The fundamental group of the complement of a line arrangement plays an important role in studying these arrangements. We introduce the notion of a conjugation-free geometric presentation for such fundamental groups.
The main motivation for defining this presentation is due to the fact that for arrangements having such a presentation, its lattice determines the fundamental group. Moreover, these presentations have very interesting algebraic properties, as completeness (in the sense of Dehornoy) and complementedness, which imply cancellativity and existence of least common multiples of pairs of elements.
We construct some families of line arrangements have a conjugation-free geometric presentation.

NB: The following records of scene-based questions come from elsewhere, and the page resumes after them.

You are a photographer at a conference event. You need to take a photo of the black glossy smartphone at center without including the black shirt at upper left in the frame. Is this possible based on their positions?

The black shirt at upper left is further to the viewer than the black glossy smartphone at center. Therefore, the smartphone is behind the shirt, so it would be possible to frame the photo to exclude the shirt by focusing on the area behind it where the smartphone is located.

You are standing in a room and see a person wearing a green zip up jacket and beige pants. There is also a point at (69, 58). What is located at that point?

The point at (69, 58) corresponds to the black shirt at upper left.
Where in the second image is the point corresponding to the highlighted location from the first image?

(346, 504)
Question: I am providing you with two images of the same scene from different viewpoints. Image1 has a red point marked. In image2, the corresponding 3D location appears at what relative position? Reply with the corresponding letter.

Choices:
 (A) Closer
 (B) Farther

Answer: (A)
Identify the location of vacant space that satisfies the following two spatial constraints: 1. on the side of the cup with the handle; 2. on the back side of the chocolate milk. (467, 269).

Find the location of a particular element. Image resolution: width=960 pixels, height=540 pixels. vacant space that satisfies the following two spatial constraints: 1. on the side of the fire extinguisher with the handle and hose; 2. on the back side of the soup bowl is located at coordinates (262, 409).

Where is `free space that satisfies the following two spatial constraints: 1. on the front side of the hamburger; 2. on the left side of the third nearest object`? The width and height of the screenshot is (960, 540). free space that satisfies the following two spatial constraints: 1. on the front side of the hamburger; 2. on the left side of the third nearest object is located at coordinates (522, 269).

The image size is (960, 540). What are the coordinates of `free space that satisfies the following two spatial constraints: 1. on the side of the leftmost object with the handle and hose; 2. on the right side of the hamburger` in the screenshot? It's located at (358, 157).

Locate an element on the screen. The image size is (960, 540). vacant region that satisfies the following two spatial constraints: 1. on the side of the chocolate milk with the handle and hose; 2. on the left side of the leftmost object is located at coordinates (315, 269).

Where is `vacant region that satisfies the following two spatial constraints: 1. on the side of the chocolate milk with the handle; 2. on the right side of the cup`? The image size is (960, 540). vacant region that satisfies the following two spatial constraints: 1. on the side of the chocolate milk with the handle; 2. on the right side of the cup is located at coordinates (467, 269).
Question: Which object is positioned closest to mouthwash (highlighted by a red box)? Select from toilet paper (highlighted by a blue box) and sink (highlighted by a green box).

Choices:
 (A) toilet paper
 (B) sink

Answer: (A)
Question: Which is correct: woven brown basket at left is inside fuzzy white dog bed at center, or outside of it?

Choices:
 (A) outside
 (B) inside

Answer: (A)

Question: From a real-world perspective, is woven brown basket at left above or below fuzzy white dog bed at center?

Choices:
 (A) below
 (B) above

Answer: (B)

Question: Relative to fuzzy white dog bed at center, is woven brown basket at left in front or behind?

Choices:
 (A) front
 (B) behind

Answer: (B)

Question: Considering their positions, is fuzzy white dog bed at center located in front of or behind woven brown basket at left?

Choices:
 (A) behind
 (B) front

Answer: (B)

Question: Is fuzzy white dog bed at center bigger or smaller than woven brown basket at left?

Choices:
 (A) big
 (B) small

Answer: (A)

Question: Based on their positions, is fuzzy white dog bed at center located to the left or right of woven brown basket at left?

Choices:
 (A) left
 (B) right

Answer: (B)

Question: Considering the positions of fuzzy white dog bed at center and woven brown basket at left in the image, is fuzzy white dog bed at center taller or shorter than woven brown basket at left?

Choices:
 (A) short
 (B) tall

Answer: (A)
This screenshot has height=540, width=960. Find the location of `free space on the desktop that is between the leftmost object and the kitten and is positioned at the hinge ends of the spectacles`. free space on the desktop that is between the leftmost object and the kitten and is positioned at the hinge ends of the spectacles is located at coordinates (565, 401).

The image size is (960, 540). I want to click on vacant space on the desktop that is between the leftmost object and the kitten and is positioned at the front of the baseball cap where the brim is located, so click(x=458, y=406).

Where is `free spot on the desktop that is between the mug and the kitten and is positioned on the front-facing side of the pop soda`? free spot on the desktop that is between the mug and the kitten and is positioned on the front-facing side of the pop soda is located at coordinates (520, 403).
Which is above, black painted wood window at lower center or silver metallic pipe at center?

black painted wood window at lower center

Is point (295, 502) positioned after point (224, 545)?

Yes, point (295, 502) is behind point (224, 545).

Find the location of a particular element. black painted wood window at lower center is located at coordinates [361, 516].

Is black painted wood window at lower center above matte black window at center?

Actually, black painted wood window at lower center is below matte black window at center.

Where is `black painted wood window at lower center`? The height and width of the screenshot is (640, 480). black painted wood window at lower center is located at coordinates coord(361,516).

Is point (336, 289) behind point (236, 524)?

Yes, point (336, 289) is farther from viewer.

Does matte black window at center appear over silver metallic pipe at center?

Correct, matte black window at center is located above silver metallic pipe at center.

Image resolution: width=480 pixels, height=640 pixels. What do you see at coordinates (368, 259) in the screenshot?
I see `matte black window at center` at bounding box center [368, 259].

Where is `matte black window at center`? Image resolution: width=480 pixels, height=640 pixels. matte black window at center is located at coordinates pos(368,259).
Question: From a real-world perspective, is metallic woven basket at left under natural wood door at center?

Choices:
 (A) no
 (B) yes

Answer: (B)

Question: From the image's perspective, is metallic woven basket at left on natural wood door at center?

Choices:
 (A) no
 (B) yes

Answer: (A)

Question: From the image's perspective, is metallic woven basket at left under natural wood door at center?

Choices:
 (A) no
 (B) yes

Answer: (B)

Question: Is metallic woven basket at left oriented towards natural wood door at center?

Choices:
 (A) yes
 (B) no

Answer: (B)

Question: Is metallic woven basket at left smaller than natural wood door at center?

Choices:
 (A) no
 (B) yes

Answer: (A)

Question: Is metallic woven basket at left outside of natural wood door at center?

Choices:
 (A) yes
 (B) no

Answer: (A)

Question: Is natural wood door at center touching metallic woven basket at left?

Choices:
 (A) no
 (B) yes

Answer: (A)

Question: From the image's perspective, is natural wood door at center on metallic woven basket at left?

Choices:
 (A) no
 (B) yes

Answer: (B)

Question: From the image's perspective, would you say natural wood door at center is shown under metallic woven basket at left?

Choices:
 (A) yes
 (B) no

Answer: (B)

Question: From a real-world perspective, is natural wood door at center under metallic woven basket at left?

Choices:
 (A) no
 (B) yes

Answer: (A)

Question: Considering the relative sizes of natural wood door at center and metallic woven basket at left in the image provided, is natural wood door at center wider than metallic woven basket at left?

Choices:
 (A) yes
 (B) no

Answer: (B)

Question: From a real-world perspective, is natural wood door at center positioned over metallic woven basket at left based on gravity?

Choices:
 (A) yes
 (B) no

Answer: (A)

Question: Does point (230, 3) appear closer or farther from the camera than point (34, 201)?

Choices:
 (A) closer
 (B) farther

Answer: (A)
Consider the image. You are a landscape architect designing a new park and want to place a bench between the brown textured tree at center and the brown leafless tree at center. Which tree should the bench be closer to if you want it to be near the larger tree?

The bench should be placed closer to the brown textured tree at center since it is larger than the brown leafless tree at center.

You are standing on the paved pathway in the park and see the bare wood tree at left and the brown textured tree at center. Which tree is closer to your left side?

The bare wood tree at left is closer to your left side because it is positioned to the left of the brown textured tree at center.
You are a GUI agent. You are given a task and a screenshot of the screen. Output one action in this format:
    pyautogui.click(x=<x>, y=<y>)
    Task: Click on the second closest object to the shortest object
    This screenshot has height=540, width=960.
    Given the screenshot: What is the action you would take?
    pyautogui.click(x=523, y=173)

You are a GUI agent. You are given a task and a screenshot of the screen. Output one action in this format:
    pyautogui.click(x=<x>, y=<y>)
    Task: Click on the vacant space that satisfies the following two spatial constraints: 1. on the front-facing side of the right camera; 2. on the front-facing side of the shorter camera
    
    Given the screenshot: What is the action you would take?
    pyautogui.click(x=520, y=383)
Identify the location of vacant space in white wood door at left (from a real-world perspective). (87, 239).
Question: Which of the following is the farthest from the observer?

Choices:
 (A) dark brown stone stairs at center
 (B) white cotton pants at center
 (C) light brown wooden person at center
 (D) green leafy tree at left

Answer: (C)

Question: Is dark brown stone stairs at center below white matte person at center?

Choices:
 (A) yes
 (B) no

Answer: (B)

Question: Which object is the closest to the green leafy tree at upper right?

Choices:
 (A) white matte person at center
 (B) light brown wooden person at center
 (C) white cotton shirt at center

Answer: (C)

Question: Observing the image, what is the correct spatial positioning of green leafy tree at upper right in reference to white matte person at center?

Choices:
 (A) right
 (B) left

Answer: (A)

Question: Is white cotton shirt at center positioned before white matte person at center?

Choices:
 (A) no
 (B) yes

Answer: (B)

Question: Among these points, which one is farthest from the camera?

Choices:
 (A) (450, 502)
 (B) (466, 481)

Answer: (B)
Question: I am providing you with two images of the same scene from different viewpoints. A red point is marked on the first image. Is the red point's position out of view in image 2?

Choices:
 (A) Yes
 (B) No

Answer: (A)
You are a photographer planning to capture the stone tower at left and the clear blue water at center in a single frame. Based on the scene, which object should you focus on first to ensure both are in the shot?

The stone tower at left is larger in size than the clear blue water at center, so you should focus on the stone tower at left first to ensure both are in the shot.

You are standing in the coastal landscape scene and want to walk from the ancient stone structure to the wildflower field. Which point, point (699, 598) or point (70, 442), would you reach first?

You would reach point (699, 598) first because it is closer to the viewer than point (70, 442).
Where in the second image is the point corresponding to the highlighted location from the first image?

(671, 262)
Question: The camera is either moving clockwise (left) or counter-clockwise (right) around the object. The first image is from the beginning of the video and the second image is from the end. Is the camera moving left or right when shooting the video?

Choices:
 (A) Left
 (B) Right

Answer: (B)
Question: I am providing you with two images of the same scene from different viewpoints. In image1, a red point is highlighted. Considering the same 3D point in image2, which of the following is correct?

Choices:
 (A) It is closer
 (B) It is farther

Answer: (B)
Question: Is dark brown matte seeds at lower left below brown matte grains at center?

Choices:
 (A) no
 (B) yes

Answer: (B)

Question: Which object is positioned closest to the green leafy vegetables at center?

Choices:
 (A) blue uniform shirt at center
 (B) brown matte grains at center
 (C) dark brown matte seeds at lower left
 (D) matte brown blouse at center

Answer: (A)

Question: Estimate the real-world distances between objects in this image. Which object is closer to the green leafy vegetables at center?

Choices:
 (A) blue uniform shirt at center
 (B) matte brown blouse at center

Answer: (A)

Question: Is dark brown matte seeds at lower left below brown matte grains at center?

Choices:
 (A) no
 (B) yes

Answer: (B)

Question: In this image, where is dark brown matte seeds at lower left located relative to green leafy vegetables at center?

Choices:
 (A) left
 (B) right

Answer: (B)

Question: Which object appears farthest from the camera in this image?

In the second part, we generalize these ideas to the case of conic-line arrangements, and we prove that once the graph associated to conic-line arrangements (defined slightly different than the corresponding graph for line arrangements) has no cycles, then the fundamental group of its complement has a conjugation-free geometric presentation and can be written as a direct sum of free groups and a free abelian group. Moreover, if there is a cycle in the graph but the conic does not pass through all the multiple points, we have that its fundamental group has a conjugation-free geometric presentation as well. On the other hand, if the conic passes through all the multiple points of the cycle, the presentation is not conjugation-free anymore, but if length of the cycle is odd, the group still can be written as a direct sum of free groups and a free abelian group.